▶ **Excerpt to read**:
----
The busy hour was found to be from 12:15 to 13:15 h. From this, a busy hour MCS distribution was calculated as the average MCS distribution in that hour, i.e.,

$$ {p}_{\mathrm{busy}}\left({MCS}_i\right)=\frac{1}{C\cdot D}{\displaystyle \sum_c}{\displaystyle \sum_d} p\left({MCS}_i, c,{t}_{\mathrm{busy}}\right). $$

The resulting distribution is depicted in Fig. 4a. Note that MCS 10 and 17 are very close to their adjacent MCS in terms of spectral efficiency and are hence not utilized in this network. Accordingly, the figure shows a probability of zero for these two MCS.

Fig. 4
figure 4

Busy hour distributions. a MCS index distribution. b CDF of utilization

All loads observed in the busy hour were used to accumulate a discrete busy hour load distribution as

$$ {p}_{\mathrm{busy}}\left(\mu \in {\displaystyle \underset{d, c}{\cup }}\mu \left( c,{t}_{\mathrm{busy}}\right)\right)=\frac{1}{4\cdot C\cdot D}. $$

with the factor 4 accounting for the four 15-min traces per hour. The cumulative distribution function (CDF) of the resulting load distributions are illustrated in Fig. 4b.
----
▶ **Data for this exercise**:
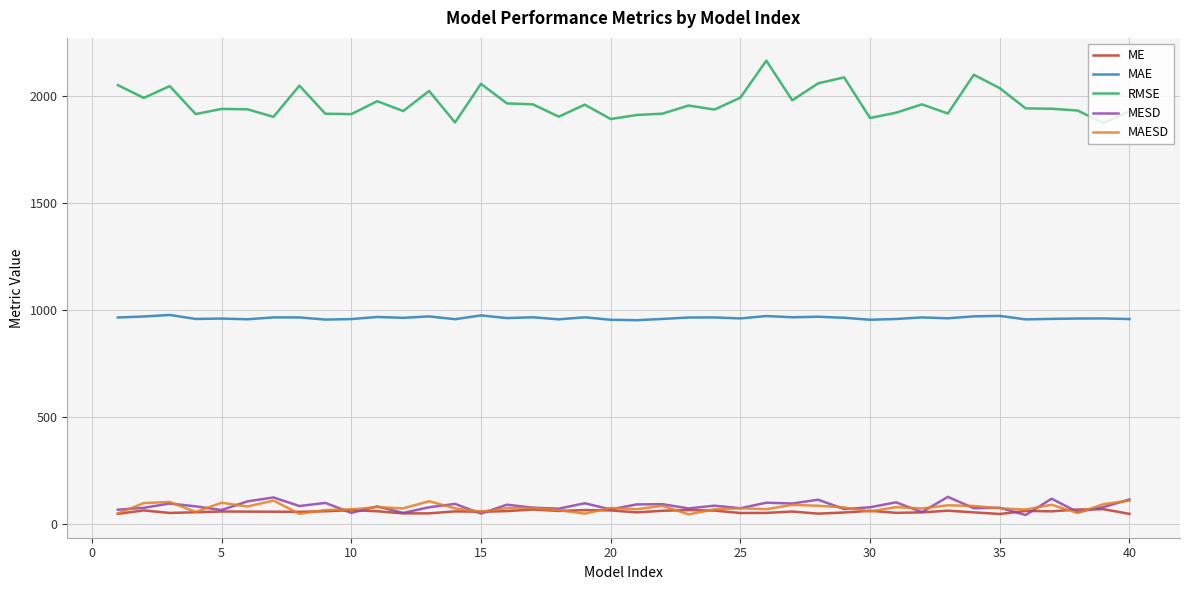

What is the sum of all RMSE values?

78738.7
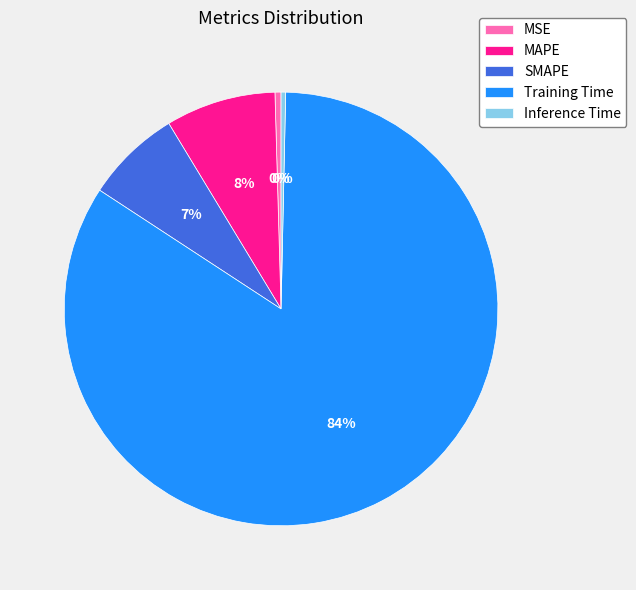

What is the largest slice in the pie chart?

Training Time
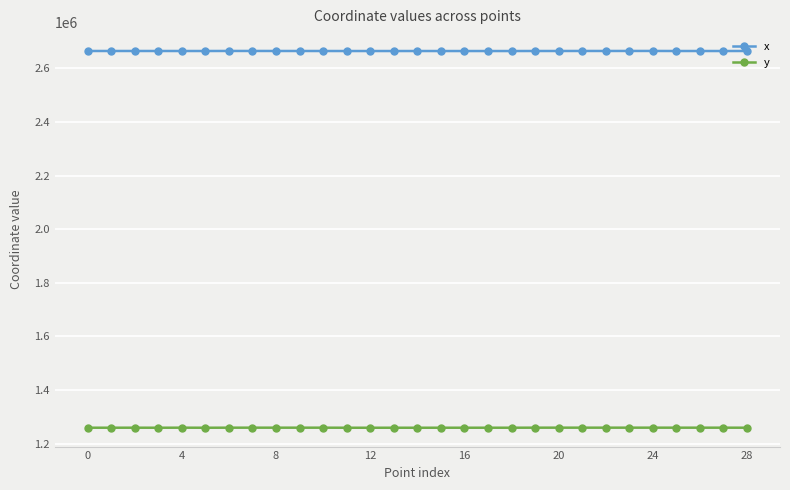

True or false: y has more than 1 points higher than both neighbors.

True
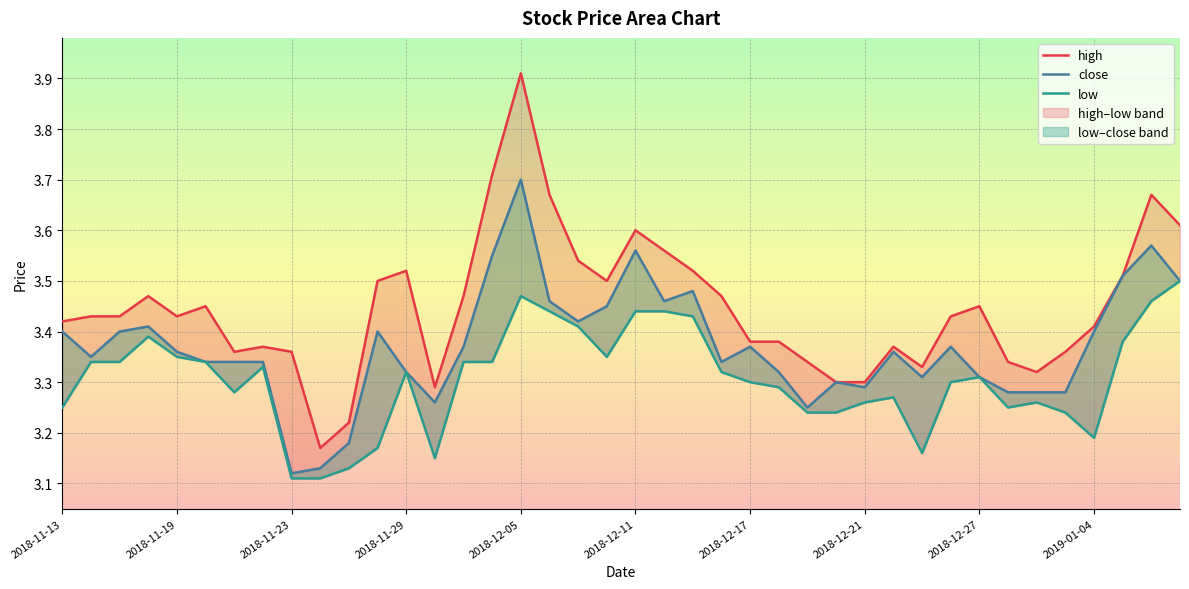

What is the value of the low point at the 31st from the left?

3.2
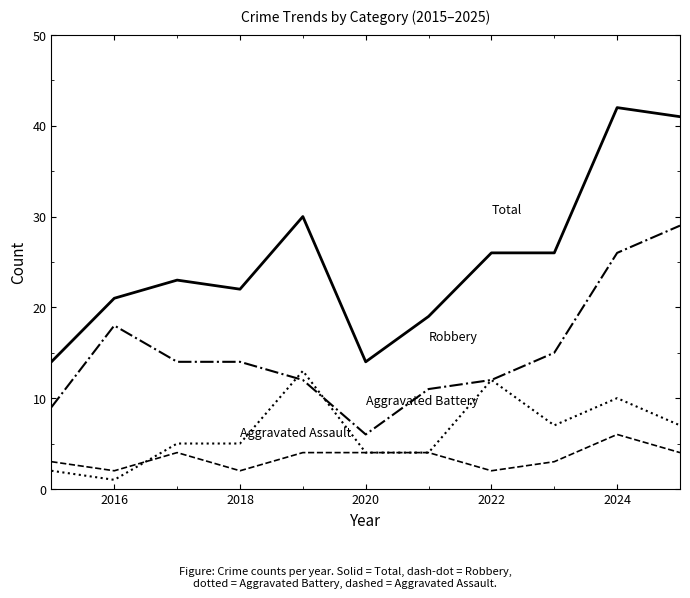

What is the maximum value shown in the chart?

42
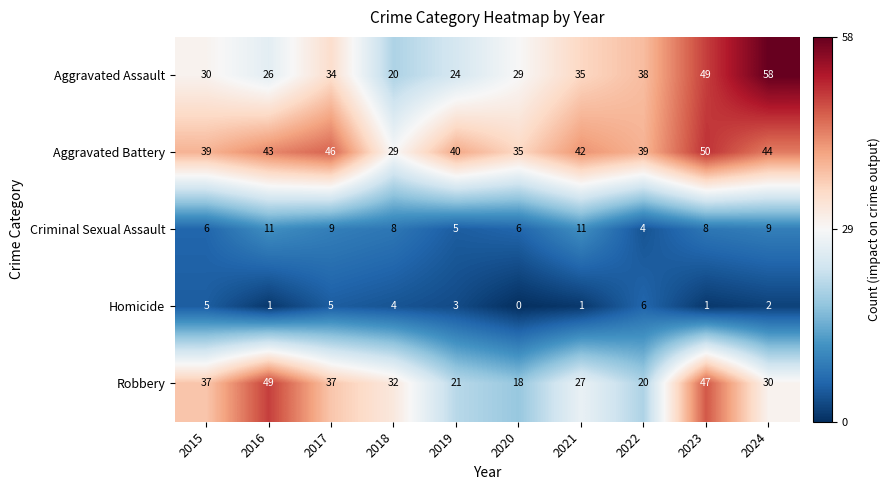

What is the difference between the maximum and minimum values in the Homicide series?

6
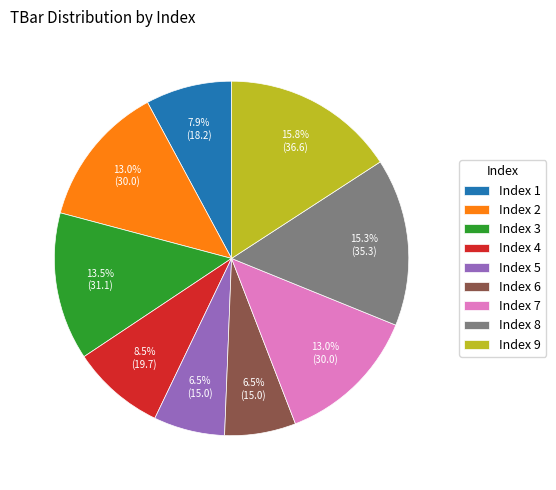

What is the ratio of the value at Index 5 to the value at Index 3?

0.5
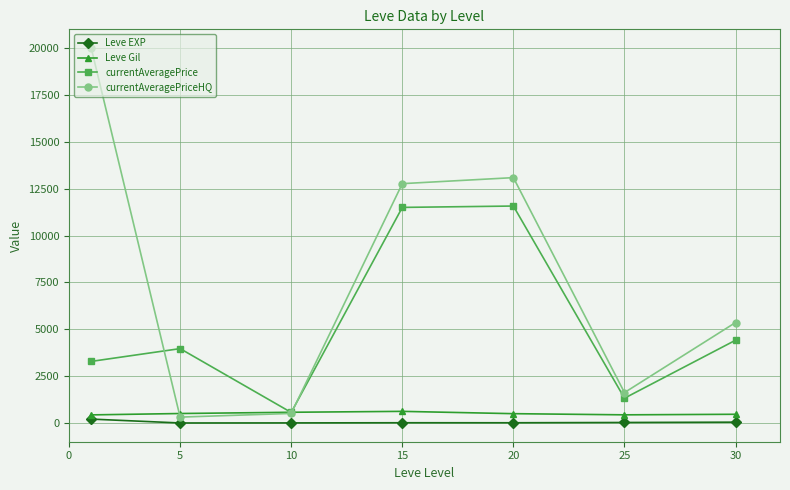

Which series has the largest range (max minus min)?

currentAveragePriceHQ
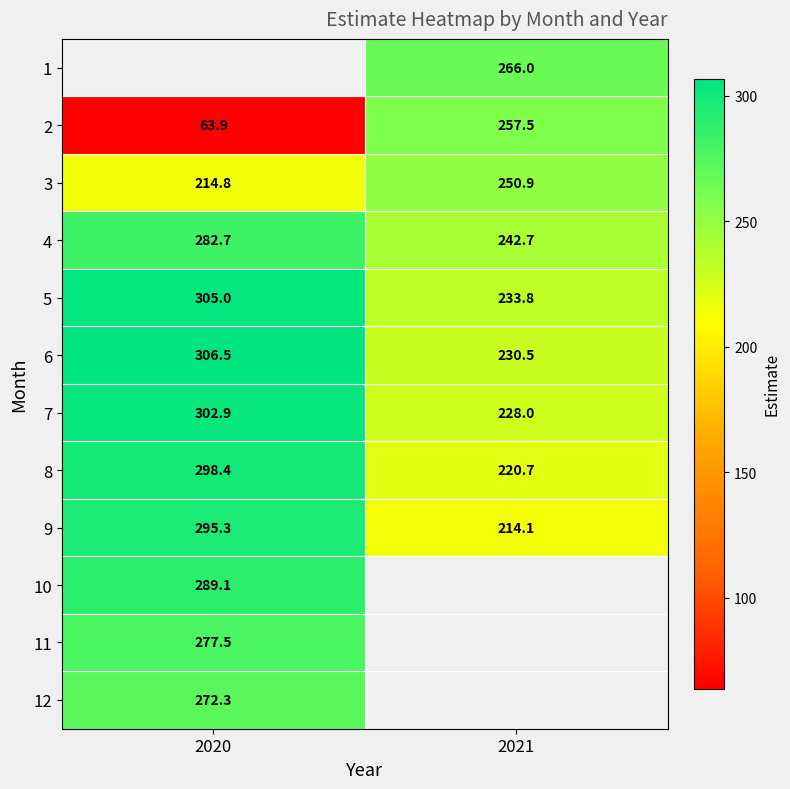

Is the value of 9 at 2020 greater than the value of 7 at 2020?

No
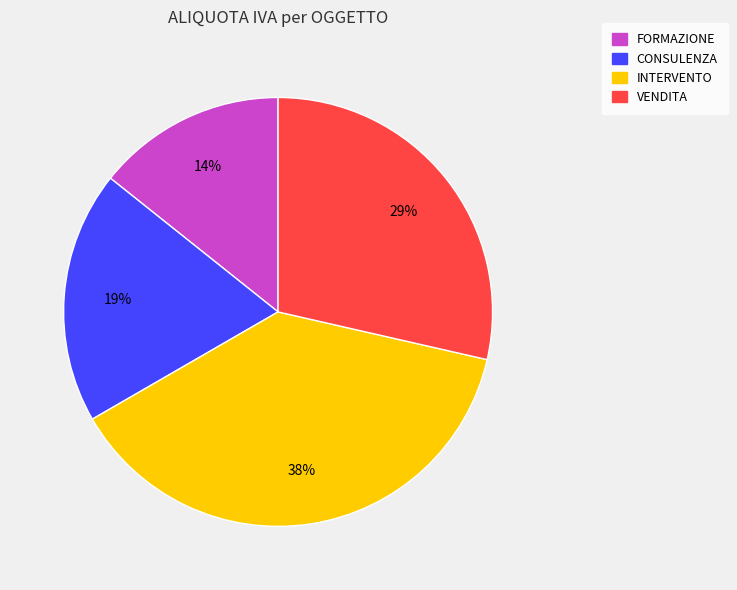

How many segments does this pie chart have?

4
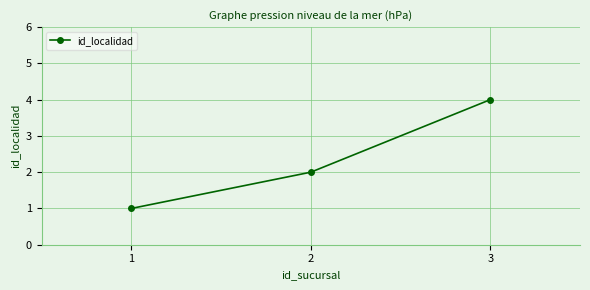

Rank the categories by value from highest to lowest.

3, 2, 1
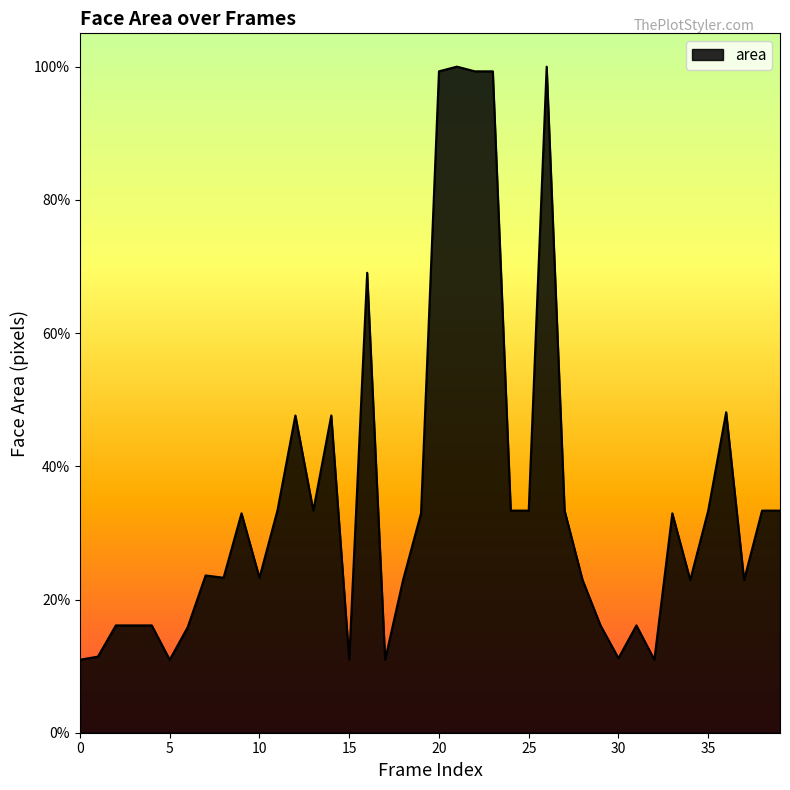

What is the value of the 8th point from the left?

0.2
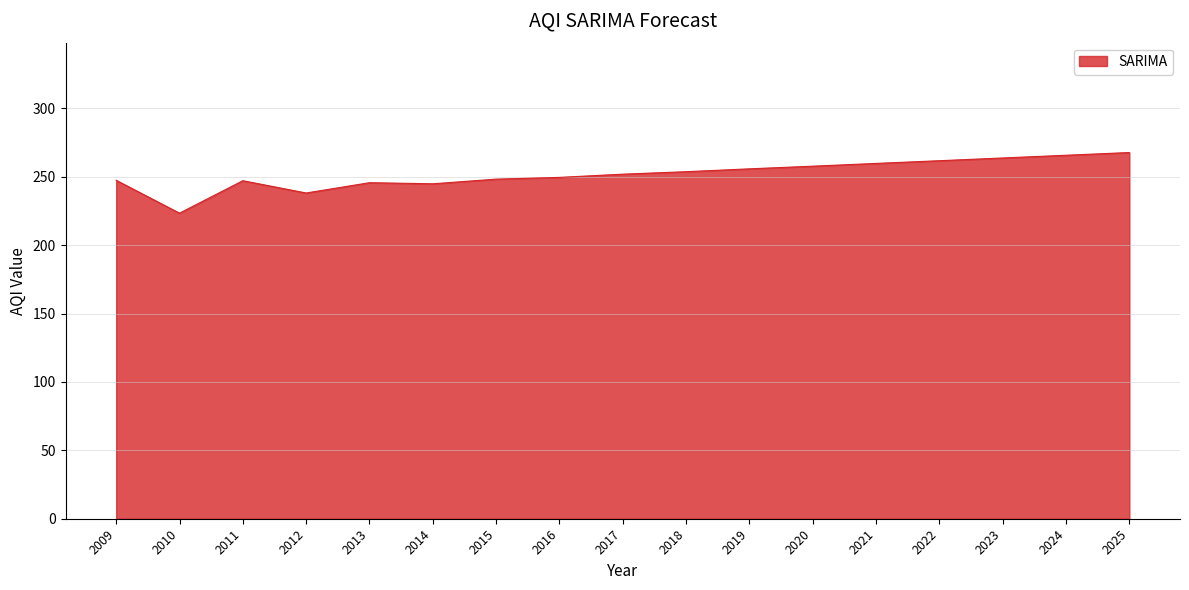

Which label corresponds to the smallest value in the chart?

2010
----
▶ **Complete the following**:
• A. Reproduce the whole excerpt on busy hour MCS and load distributions with every word and symbol unchanged.
• B. Please write out the stretch of the records from the line that contains "What is the difference" through the end of the records, leaving the pictures out.
The text and the records were taken from separate sources.

▶ **Results of the exercise**:
• A.
The busy hour was found to be from 12:15 to 13:15 h. From this, a busy hour MCS distribution was calculated as the average MCS distribution in that hour, i.e.,

$$ {p}_{\mathrm{busy}}\left({MCS}_i\right)=\frac{1}{C\cdot D}{\displaystyle \sum_c}{\displaystyle \sum_d} p\left({MCS}_i, c,{t}_{\mathrm{busy}}\right). $$

The resulting distribution is depicted in Fig. 4a. Note that MCS 10 and 17 are very close to their adjacent MCS in terms of spectral efficiency and are hence not utilized in this network. Accordingly, the figure shows a probability of zero for these two MCS.

Fig. 4
figure 4

Busy hour distributions. a MCS index distribution. b CDF of utilization

All loads observed in the busy hour were used to accumulate a discrete busy hour load distribution as

$$ {p}_{\mathrm{busy}}\left(\mu \in {\displaystyle \underset{d, c}{\cup }}\mu \left( c,{t}_{\mathrm{busy}}\right)\right)=\frac{1}{4\cdot C\cdot D}. $$

with the factor 4 accounting for the four 15-min traces per hour. The cumulative distribution function (CDF) of the resulting load distributions are illustrated in Fig. 4b.

• B.
What is the difference between the maximum and minimum values in the Homicide series?

6

What is the ratio of the value at Index 5 to the value at Index 3?

0.5

Which series has the largest range (max minus min)?

currentAveragePriceHQ

Is the value of 9 at 2020 greater than the value of 7 at 2020?

No

How many segments does this pie chart have?

4

Rank the categories by value from highest to lowest.

3, 2, 1

What is the value of the 8th point from the left?

0.2

Which label corresponds to the smallest value in the chart?

2010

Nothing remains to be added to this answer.